Der dreizehnte Glaubensartikel fasst schließlich die Haltung eines wahren Jüngers Christi zusammen: Ehrlichkeit, Treue, Keuschheit, Güte, Tugend und tätige Liebe. Er ist weniger ein Glaubensbekenntnis als ein Lebensprogramm. In seinen Worten klingt die Ermahnung des Paulus aus Philipper 4:8 an: „Was wahrhaft, was ehrbar, was gerecht, was rein, was liebenswert, was wohlklingend ist, wenn es irgendeine Tugend gibt und wenn etwas lobenswert ist, darauf seid bedacht.“ Der Artikel schließt mit einem Zeugnis der Hoffnung: „Wir glauben alles, wir hoffen alles, wir haben viel ertragen und hoffen, alles ertragen zu können.“ Jakob lehrt, dass wir durch das Sühnopfer Christi versöhnt werden und so eine lebendige Hoffnung auf Herrlichkeit empfangen, die uns befähigt, rein und standhaft vor Gott zu treten (vgl. Jakob 4:11).

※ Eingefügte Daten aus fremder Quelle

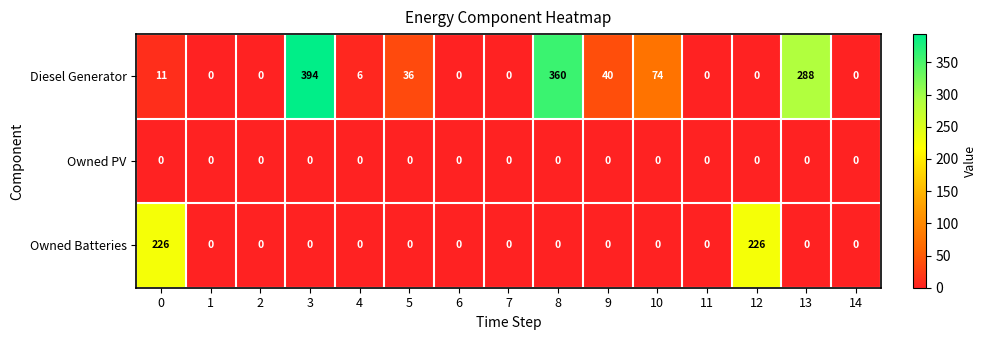

Which series has the largest total across all categories?

Diesel Generator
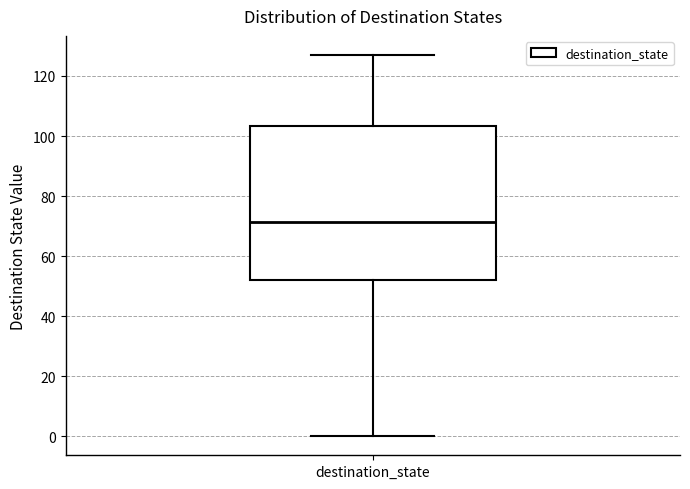

Read this box plot against the y-axis: the position of the median line, the range covered by the box, and the ends of both whiskers. The values are not printed on the chart, so give them approximately, as read against the axis.

median 72, box 52 to 104, whiskers 0 to 128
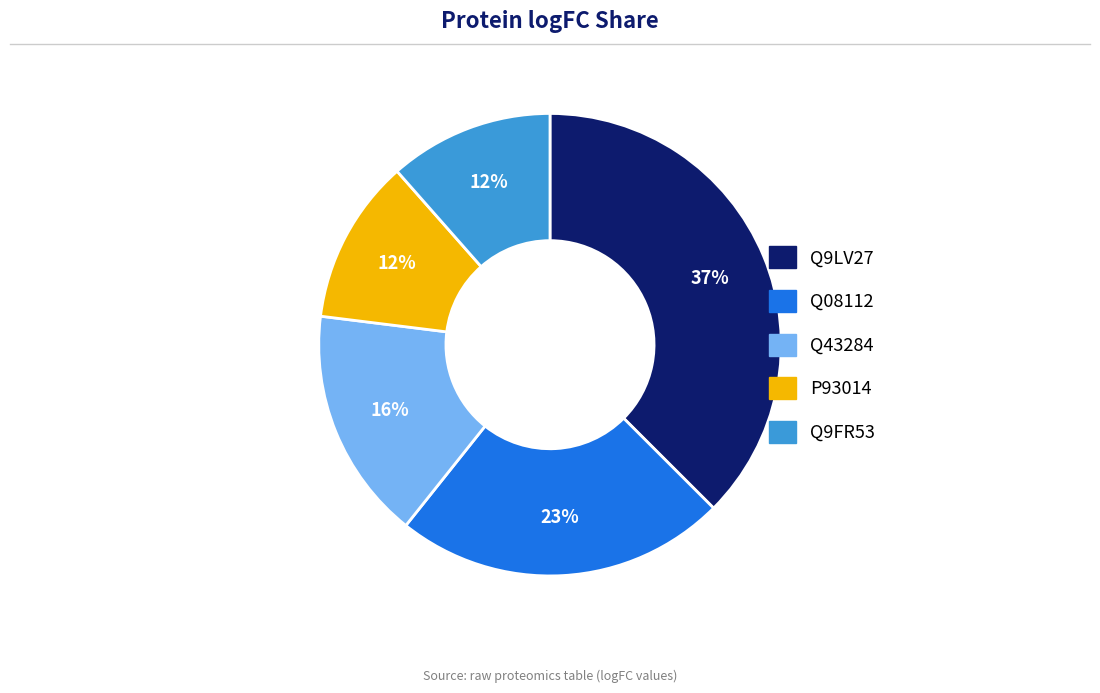

To the nearest percent, what portion does P93014 represent?

12%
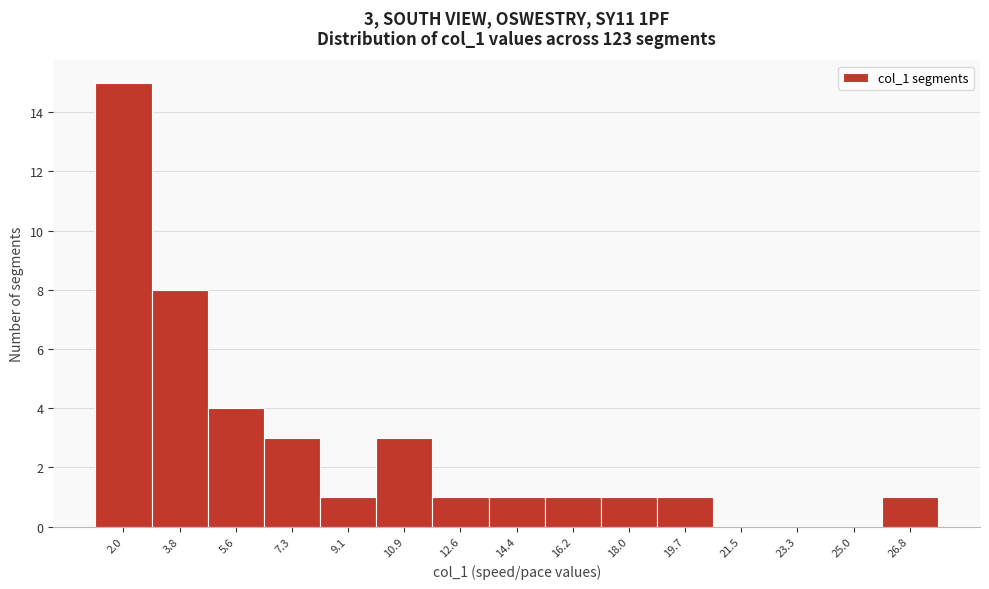

Reading left to right, extract all data points from this chart.

2.0=15	3.8=8	5.6=4	7.3=3	9.1=1	10.9=3	12.6=1	14.4=1	16.2=1	18.0=1	19.7=1	21.5=0	23.3=0	25.0=0	26.8=1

In diesen letzten Glaubensartikeln zeigt sich der ganze Bogen des Evangeliums: Offenbarung aus der Vergangenheit, Hoffnung für die Zukunft, Freiheit und Tugend in der Gegenwart. Das Reich Gottes ist kein fernes Ideal, sondern eine wachsende Wirklichkeit – in den Herzen derer, die glauben und handeln. Wenn LuB 121:41–46 das Wesen göttlicher Macht beschreibt, geschieht das in denselben Begriffen: Sanftmut, Liebe, Güte, Überzeugung. So wird das Reich Gottes errichtet – nicht durch Zwang, sondern durch Überzeugung, nicht durch Gewalt, sondern durch Licht.
Offenbarung, Sammlung, Freiheit und Tugend sind vier Pfeiler, auf denen das Leben eines Jüngers Christi ruht. Sie lehren, dass der Glaube nicht in der Vergangenheit verharrt, sondern in die Zukunft blickt. Der Himmel ist offen, der Herr wirkt, und sein Reich wächst – leise, aber unaufhaltsam. Wer diesen Glaubensartikeln folgt, öffnet sich dem Geist fortwährender Führung und lebt zugleich in der Welt mit Rechtschaffenheit und Liebe.
Am Ende steht die Einladung, sich selbst zu prüfen: Wie offen ist mein Herz für das, was Gott heute offenbaren will – in seiner Kirche und in meinem eigenen Leben? Denn die Glaubensartikel enden nicht mit einem Punkt, sondern mit einem Ausrufezeichen des Vertrauens: Gott lebt, spricht und führt – und er bereitet sein Volk auf das kommende Reich vor.